It’s happened. On February 21st, 2022, President Vladimir Putin officially signed documents recognizing two regions in Ukraine as sovereign states. He was joined by a handful of nations, while opposed by a vast majority of the international community. But this isn’t the first of Russia’s blatant violations of international agreements, and it only sets grounds for war with Ukraine in the future.

It began in 2013, as Russian troops and Russian-backed “separatists”, many of which were just Russian agents, cropped up across Eastern Ukraine. First in Crimea, the ‘Little Green Men’ — unmarked Russian troops — were quickly mirrored by similar forces in the East. In fact, the first leaders of the ‘states’ Russia has just recognized were former FSB agents — the successor to the infamous KGB. It was a disgusting and blatant takeover of a sovereign country in the guise of ‘freedom’. Russian propaganda has blasted fears of the Ukrainian far right out of proportion, and mentions of the 2000-strong Azov Battalion have dwarfed similar stories about redeployment of Russia’s own, Nazi-worshipping Wagner Group. It’s a horrific mess of misinformation targeted at creating an image of Ukraine as a anti-Semitic country that targets ethnic russian minorities — all the while as a Russian Jew, Vlodimir Zelensky, currently presides as President after winning one of the largest landslides in Ukrainian history.

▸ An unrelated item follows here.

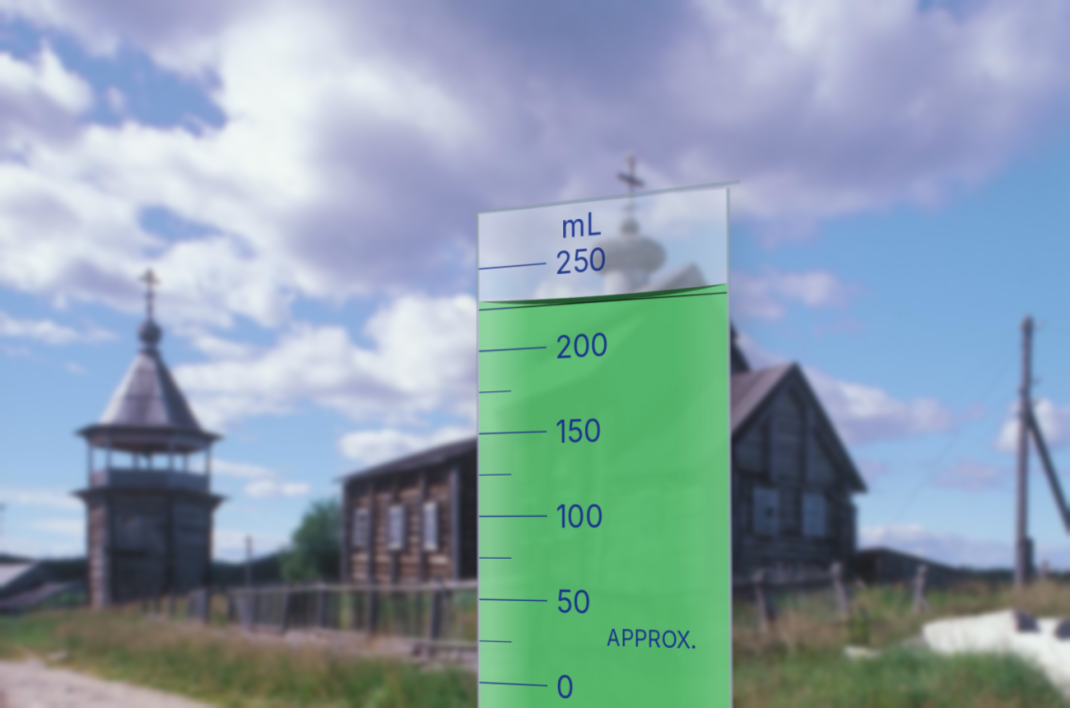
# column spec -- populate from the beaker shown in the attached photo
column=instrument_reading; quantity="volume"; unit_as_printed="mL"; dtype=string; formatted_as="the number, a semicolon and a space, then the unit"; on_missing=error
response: 225; mL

Putin’s speech was a rejection of Ukraine as a concept, claiming it’s just a puppet of the West, or a fraudulent identity. It’s not much different from the rampant anti-Ukrainian sentiment that contributed to the Holodomor, and Putin’s blood and soil narrative is nothing more than ethnonationalism packaged into some call to “Ancient Russian Identity”. Ethnic boundaries are no way to define a country, and that’s a lesson that we ought to have learned from a certain Germany dictator from the 30s and 40s. Russia claims that Eastern Ukraine is ethnically and demographically Russian. It’s a meritless claim to territory they don’t control, much like Hitler’s claims to Austria were meritless. It is, however, the basis for the recognition of the two breakaway regions.

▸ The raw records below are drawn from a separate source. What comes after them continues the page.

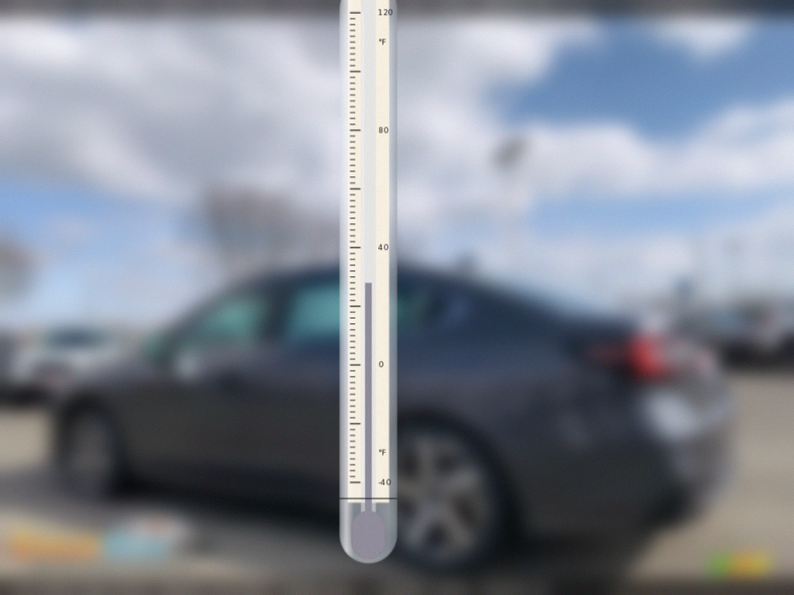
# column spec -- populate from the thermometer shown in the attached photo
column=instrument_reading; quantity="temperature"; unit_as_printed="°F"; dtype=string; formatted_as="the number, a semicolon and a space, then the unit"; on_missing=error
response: 28; °F
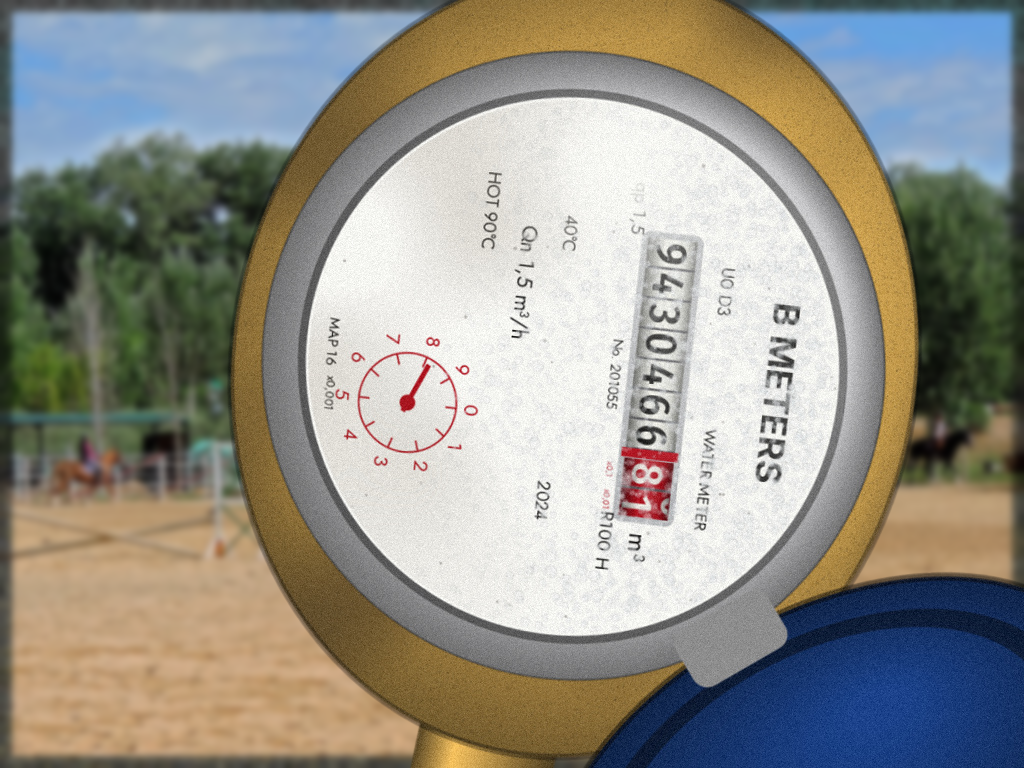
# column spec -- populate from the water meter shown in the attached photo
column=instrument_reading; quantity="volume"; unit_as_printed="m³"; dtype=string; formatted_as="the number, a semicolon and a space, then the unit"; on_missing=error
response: 9430466.808; m³
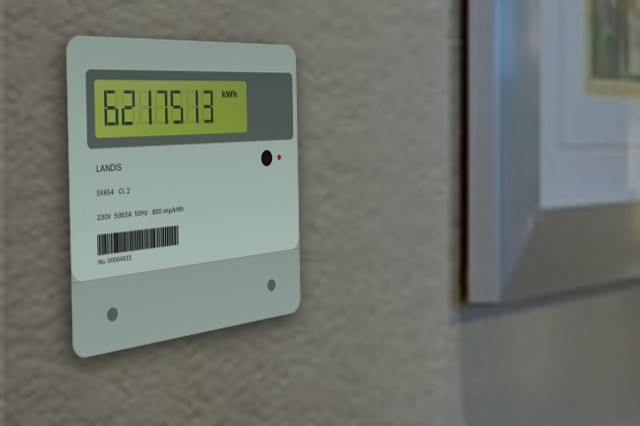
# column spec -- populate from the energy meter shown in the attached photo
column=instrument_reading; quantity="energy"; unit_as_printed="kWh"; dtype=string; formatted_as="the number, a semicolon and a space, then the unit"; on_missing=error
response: 6217513; kWh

Let’s talk about international agreements for a moment, shall we? Ukraine first signed an agreement relinquishing nuclear weapons, called the Budapest Memorandum. This agreement offered security guarantees to Ukraine in exchange for the denuclearization, however, Russia has ignored those agreements since 2014. However, in 2014, a new set of treaties, the Minsk Agreements were put into place. They were meant to prevent the exact situation currently playing out in Luhansk and Donetsk, and Russia, has, quite predictably, ignored them. In recognizing the regions as independent countries, Russia has also given itself an easy casus belli. Nearly two thirds of both Luhansk and Donetsk are currently under Ukrainian control, and yet, Putin has commanded both regions to expel Ukrainian troops from their borders. Russian troops have rolled in, and now, it’s very easy to attack a bordering Ukrainian patrol for “crossing the territories”. In essence, Putin has all but declared war, and all the while, the West has ignored the pleas of Ukraine for assistance. The country is now militarily facing the Russian Federation, and it may go the way of Georgia and Chechnya.

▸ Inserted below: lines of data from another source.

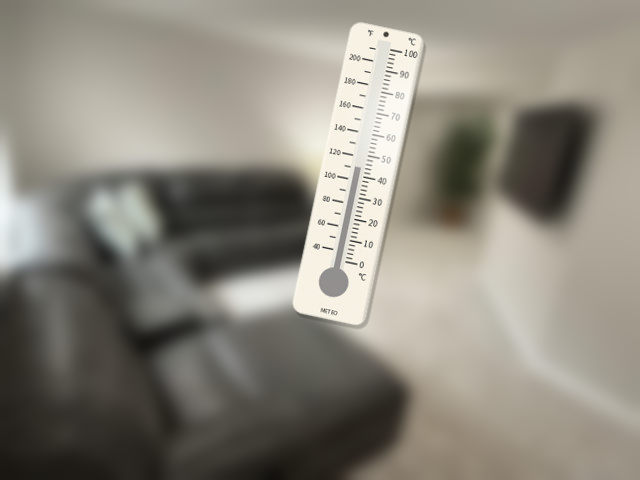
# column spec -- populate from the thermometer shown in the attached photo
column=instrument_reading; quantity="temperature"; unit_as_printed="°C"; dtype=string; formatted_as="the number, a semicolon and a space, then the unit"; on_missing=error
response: 44; °C
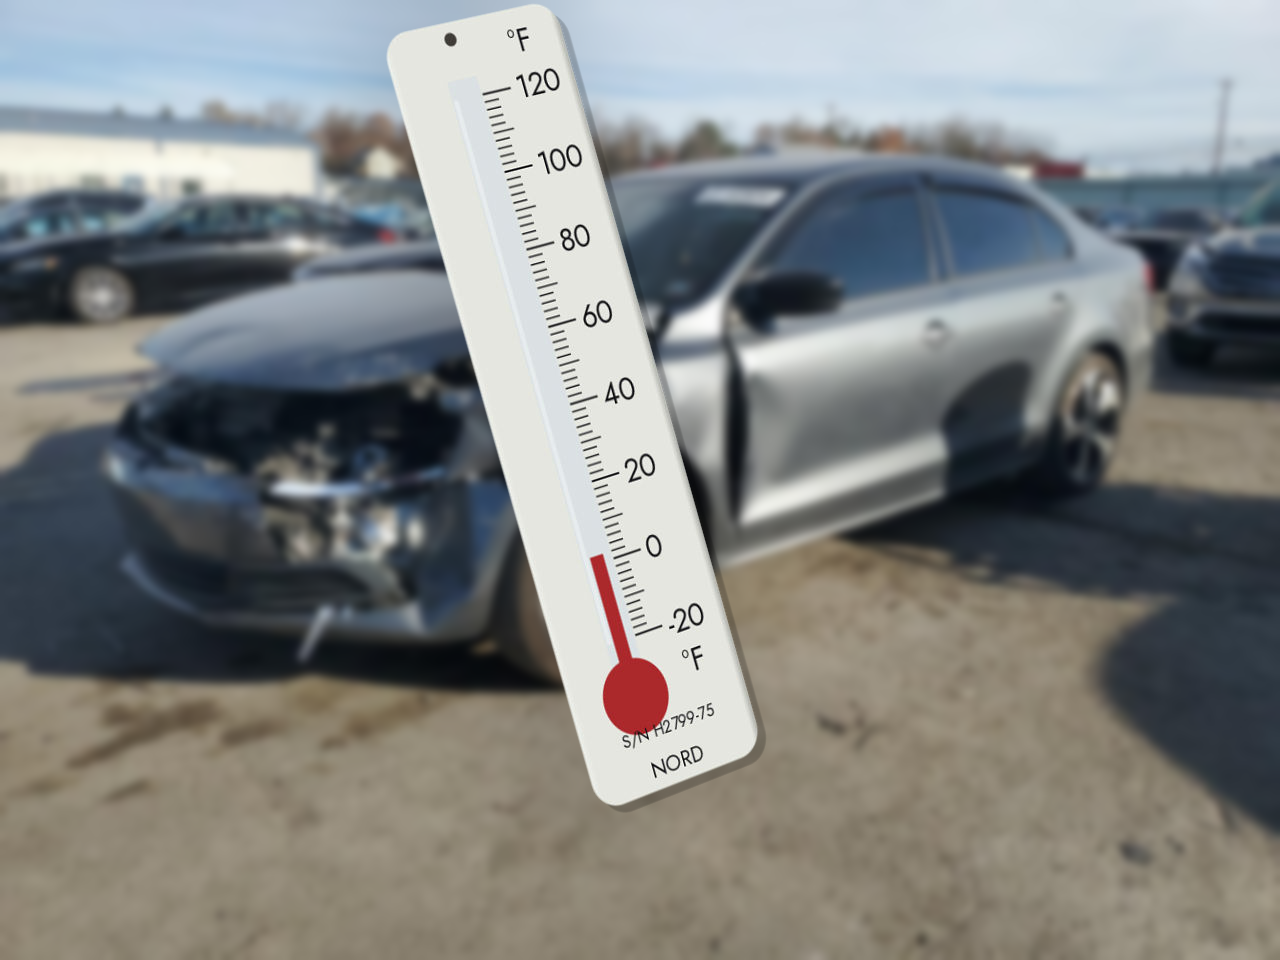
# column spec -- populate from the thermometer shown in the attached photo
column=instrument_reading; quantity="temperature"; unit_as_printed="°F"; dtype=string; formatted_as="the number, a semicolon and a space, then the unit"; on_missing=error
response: 2; °F
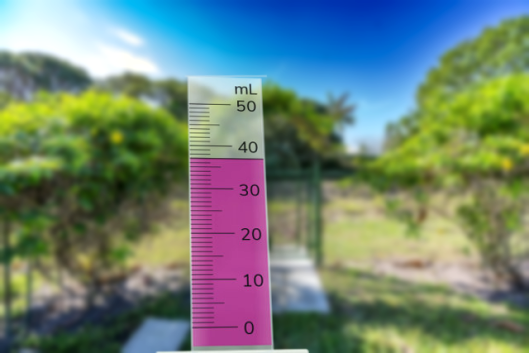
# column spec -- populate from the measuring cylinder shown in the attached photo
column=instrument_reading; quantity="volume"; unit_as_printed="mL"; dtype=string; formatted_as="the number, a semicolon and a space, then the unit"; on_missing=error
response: 37; mL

Ukraine is a geopolitical prize for Putin. It signals the weakening of NATO, an organization now incapable of protecting nations it had pledged to protect. It gives Putin control over one of the largest agricultural centers in the world, and it would make him a kingmaker in the middle east and africa. It would be the silencing of one of the most pro-democracy countries in Europe, and the ever creeping expansion of an authoritarian regime into allied territory. Russia is skirting the same line that Hitler was in 1936, except this time the US and NATO are prepared but unwilling. The half-baked sanctions that the US has imposed must go farther, and prevent Russia from expanding its borders and engulfing other democratic states. If NATO wants to continue to protect it’s nations, it must prevent the annexation of Ukraine.